Well, since you asked I'd basically do what you said. Something like “so 'humans might hate hearing from me' probably wasn't part of the context it was using."

[–] fuzzzerd@programming.dev 1 points 3 days ago (2 children)

Let's be generous for a moment and assume good intent, how else would you describe the situation where the llm doesn't consider a negative response to its actions due to its training and context being limited?

Sure it gives the llm a more human like persona, but so far I've yet to read a better way to describing its behaviour, it is designed to emulate human behavior so using human descriptors helps convey the intent.

[–] neclimdul@lemmy.world 4 points 3 days ago (1 children)

I think you did a fine job right there explaining it without personifying it. You also captured the nuance without implying the machine could apply empathy, reasoning, or be held accountable the same way a human could.

[–] fuzzzerd@programming.dev 3 points 3 days ago (1 children)

There's value in brevity and clarity, I took two paragraphs and the other was two words.

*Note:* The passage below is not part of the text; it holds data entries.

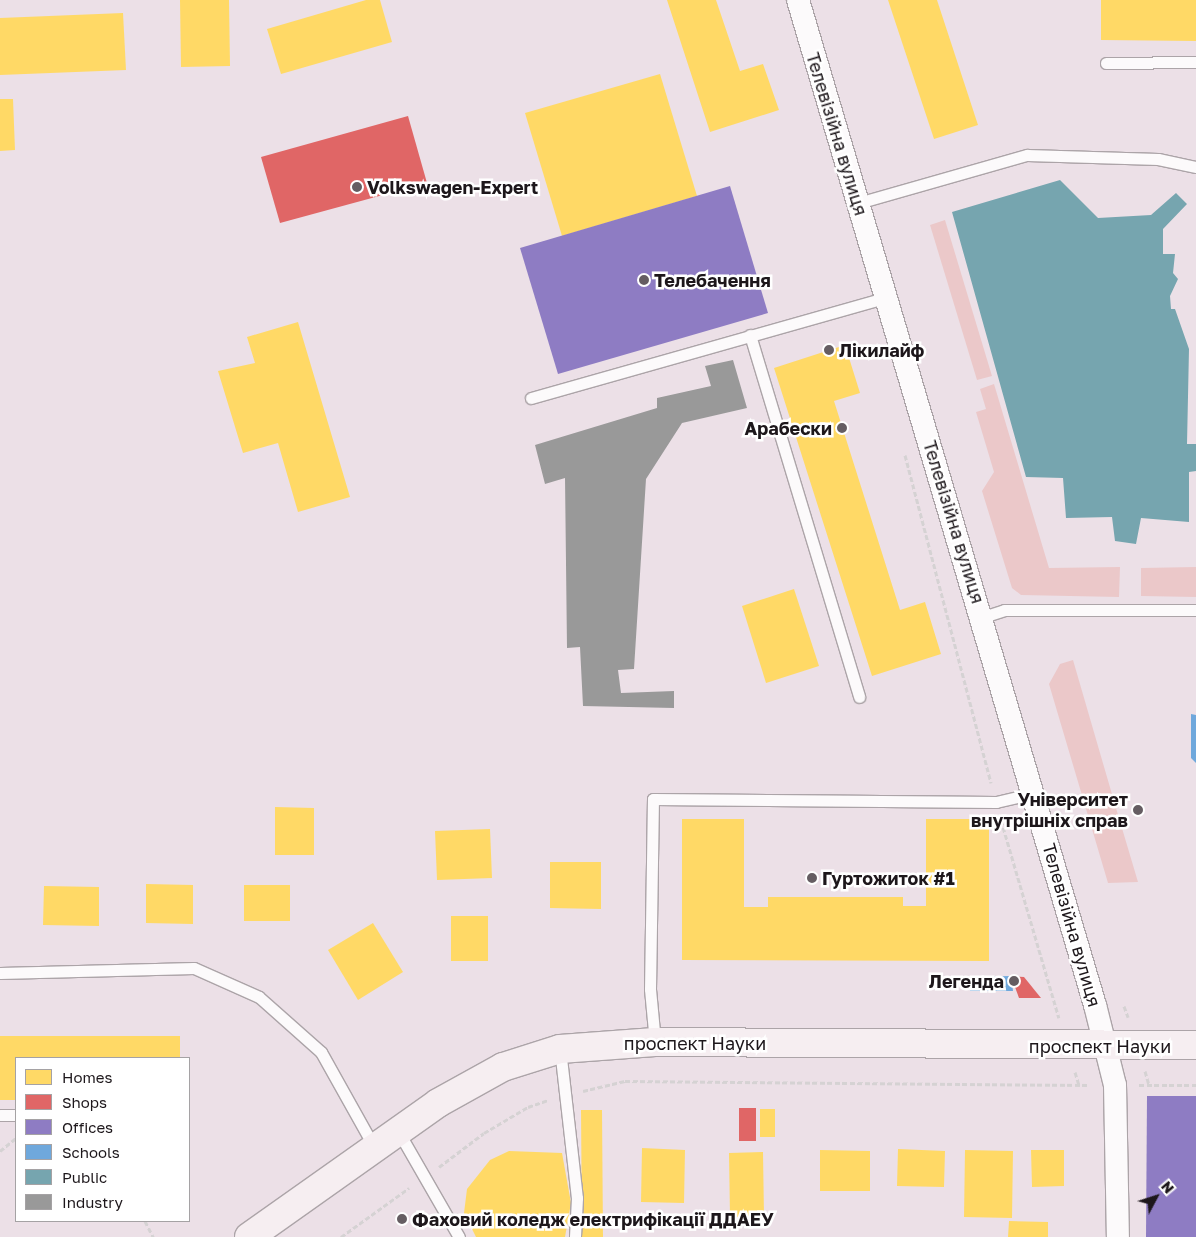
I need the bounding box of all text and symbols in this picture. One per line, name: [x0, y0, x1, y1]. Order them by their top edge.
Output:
street label: Телевізійна вулиця: [802, 50, 872, 218]
place label: Volkswagen-Expert: [367, 176, 538, 198]
marker: Volkswagen-Expert: [351, 181, 363, 193]
place label: Телебачення: [654, 269, 771, 291]
marker: Телебачення: [638, 274, 650, 286]
place label: Лікилайф: [839, 339, 924, 361]
marker: Лікилайф: [823, 344, 835, 356]
place label: Арабески: [744, 417, 832, 439]
marker: Арабески: [836, 422, 848, 434]
street label: Телевізійна вулиця: [919, 438, 989, 606]
place label: Університет внутрішніх справ: [971, 789, 1128, 832]
marker: Університет внутрішніх справ: [1132, 804, 1144, 816]
street label: Телевізійна вулиця: [1038, 841, 1106, 1009]
place label: Гуртожиток #1: [822, 867, 955, 889]
marker: Гуртожиток #1: [806, 872, 818, 884]
place label: Легенда: [929, 970, 1004, 992]
marker: Легенда: [1008, 975, 1020, 987]
street label: проспект Науки: [624, 1032, 766, 1054]
street label: проспект Науки: [1029, 1035, 1171, 1057]
legend: [15, 1057, 190, 1222]
text: Homes: [62, 1068, 112, 1086]
text: Shops: [62, 1093, 107, 1111]
text: Offices: [62, 1118, 113, 1136]
text: Schools: [62, 1143, 120, 1161]
text: Public: [62, 1168, 107, 1186]
north arrow: [1131, 1172, 1181, 1222]
text: N: [1158, 1177, 1178, 1197]
text: Industry: [62, 1193, 123, 1211]
place label: Фаховий коледж електрифікації ДДАЕУ: [412, 1208, 774, 1230]
marker: Фаховий коледж електрифікації ДДАЕУ: [396, 1213, 408, 1225]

I don't like it either, but it does seem to be the way most people talk.

[–] neclimdul@lemmy.world 2 points 3 days ago

I assumed you would understand I meant the short part of your statement describing the LLM. Not your slight dig at me, your setting up the question, and your clarification on your perspective.

So you be more clear, I meant "The IIm doesn't consider a negative response to its actions due to its training and context being limited"

In fact, what you said is not much different from the statement in question. And you could argue on top of being more brief, if you remove "top of mind" it's actually more clear. Implying training and prompt context instead of the bot understanding and being mindful of the context it was operating in.

[–] JcbAzPx@lemmy.world 3 points 3 days ago

Assuming any sort of intent at all is the mistake.

[–] anon_8675309@lemmy.world 17 points 3 days ago (2 children)

You’re techie enough to figure out Lemmy but don’t grasp that AI doesn’t think.

[–] kogasa@programming.dev 12 points 3 days ago* (last edited 3 days ago)

Thinking has nothing to do with it. The positive context in which the bot was trained made it unlikely for a sentence describing a likely negative reaction to be output.

People on Lemmy are absolutely rabid about "AI" they can't help attacking people who don't even disagree with them.

[–] kromem@lemmy.world -4 points 3 days ago (1 children)

Indeed, there's a pretty big gulf between the competency needed to run a Lemmy client and the competency needed to understand the internal mechanics of a modern transformer.

Do you mind sharing where you draw your own understanding and confidence that they aren't capable of simulating thought processes in a scenario like what happened above?

[–] anon_8675309@lemmy.world 3 points 3 days ago

Hahaha. Nice try ChatGPT.

[–] MajinBlayze@lemmy.world 21 points 3 days ago

Even the stamp gesture is implicitly more genuine; receiving a card/stamp implies the effort to:

  • go to a place
  • review some number of cards and stamps
  • select one that best expresses whatever message you want to send
  • put it in the physical mail to send it

Most people won't get that impression from an llm generated email

[–] darklamer@lemmy.dbzer0.com 20 points 3 days ago

I don't understand the point of sending the original e-mail.

There never was any point to it, it was done by an LLM, a computer program incapable of understanding. That's why it was so infuriating.

[–] naticus@lemmy.world 9 points 4 days ago

Fine, I won't send you a bday card this year.

[–] drmoose@lemmy.world 8 points 4 days ago

Fully agree. I'm generally an AI optimist but I don't understand communicating through AI generated text in any meaningful context - that's incredibly disrespectful. I don't even use it at work to talk business with my somewhat large team and I just don't understand how anyone would appreciate an AI written thank you letter. What a dumb idea.